Falei da minha preocupação com o fato de que o avanço da renda e sua melhor distribuição, que devem ser louvados, não representem uma melhoria estrutural, dependendo da manutenção do assistencialismo governamental. Ressaltei o lado eleitoreiro do programa Bolsa Família, que não tem as condicionalidades, especialmente a freqüência escolar, devidamente monitoradas.

O maior exemplo seria o fato de que o governo comemora a ampliação dos beneficiados, e só faz aumentar o espectro do público atingido por ele, quando o sucesso de um programa realmente inclusivo deveria ser a redução de seus participantes, à medida que fossem ganhando condições de trabalho e maior participação social, independentemente do auxílio do governo.

Suplicy aproveitou para defender seu programa de renda mínima universalizada que, por ser distribuída a todos os cidadãos indistintamente, seja rico ou pobre, necessitado ou abastado, perde o caráter assistencial e cumpre uma função social de fazer com que todos os cidadãos participem da riqueza nacional.

Essa utopia que domina a atuação política de Suplicy há anos já está em prática no estado americano do Alasca, e, de maneira menos ampla, na Inglaterra de uns anos para cá, não para todos os cidadãos, mas para os que nascerem a partir da aprovação da lei. Suplicy ainda encontrou espaço para cantar um rap de Mano Brown, dos Racionais MC"s.

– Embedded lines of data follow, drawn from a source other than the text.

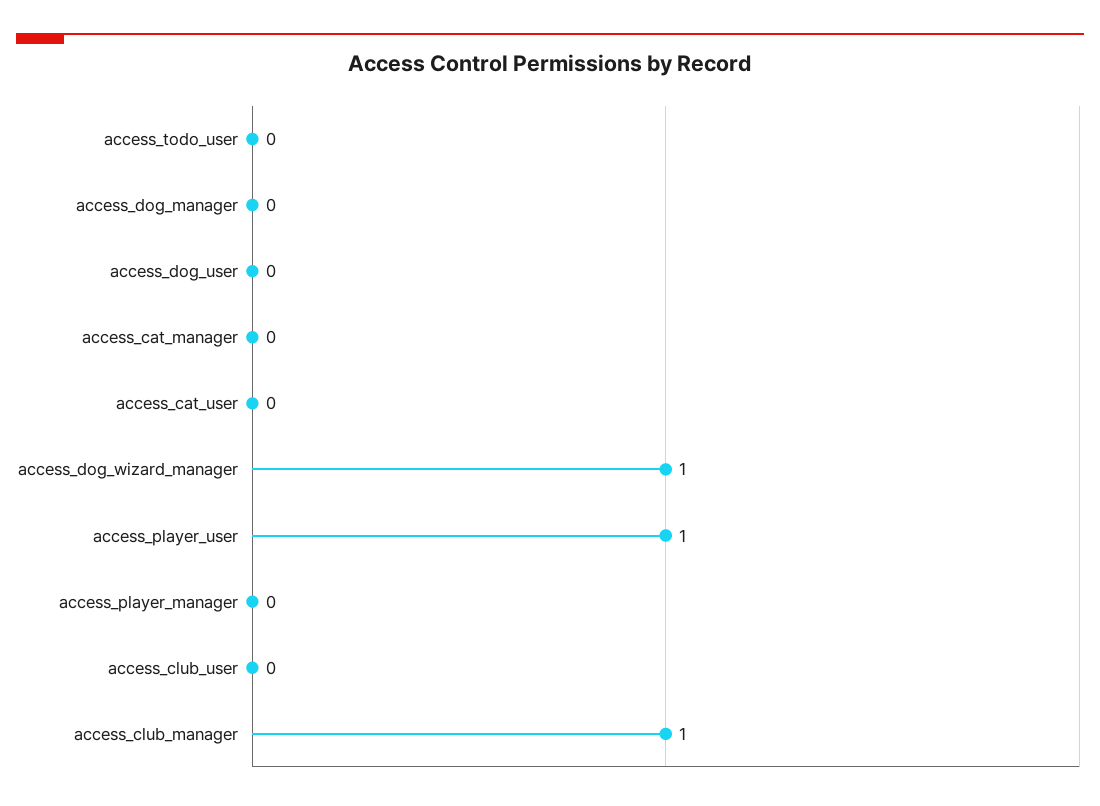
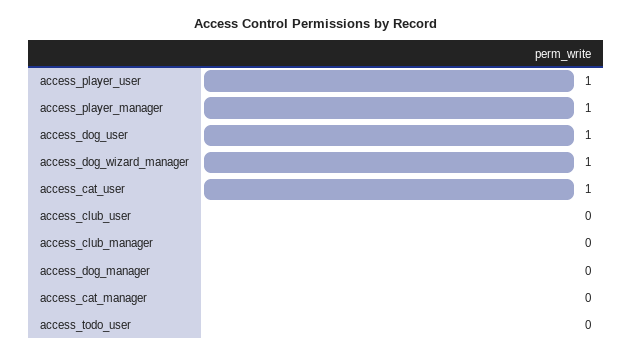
  {
    "access_todo_user": 0,
    "access_dog_manager": 0,
-   "access_dog_user": 0,
+   "access_dog_user": 1,
    "access_cat_manager": 0,
-   "access_cat_user": 0,
+   "access_cat_user": 1,
    "access_dog_wizard_manager": 1,
    "access_player_user": 1,
-   "access_player_manager": 0,
+   "access_player_manager": 1,
    "access_club_user": 0,
-   "access_club_manager": 1
+   "access_club_manager": 0
  }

O público, que tem uma participação ativa nos debates do "Botequim Filosófico", mostrava-se indignado, mas sem um rumo, e nenhum de nós tinha uma saída mágica para o impasse em que a sociedade civil se encontra. A não ser a feliz constatação de que aquele tipo de encontro, num domingo à tarde, quase noite, com gente até em pé, era um sinal de que o imobilismo poderia estar chegando ao fim.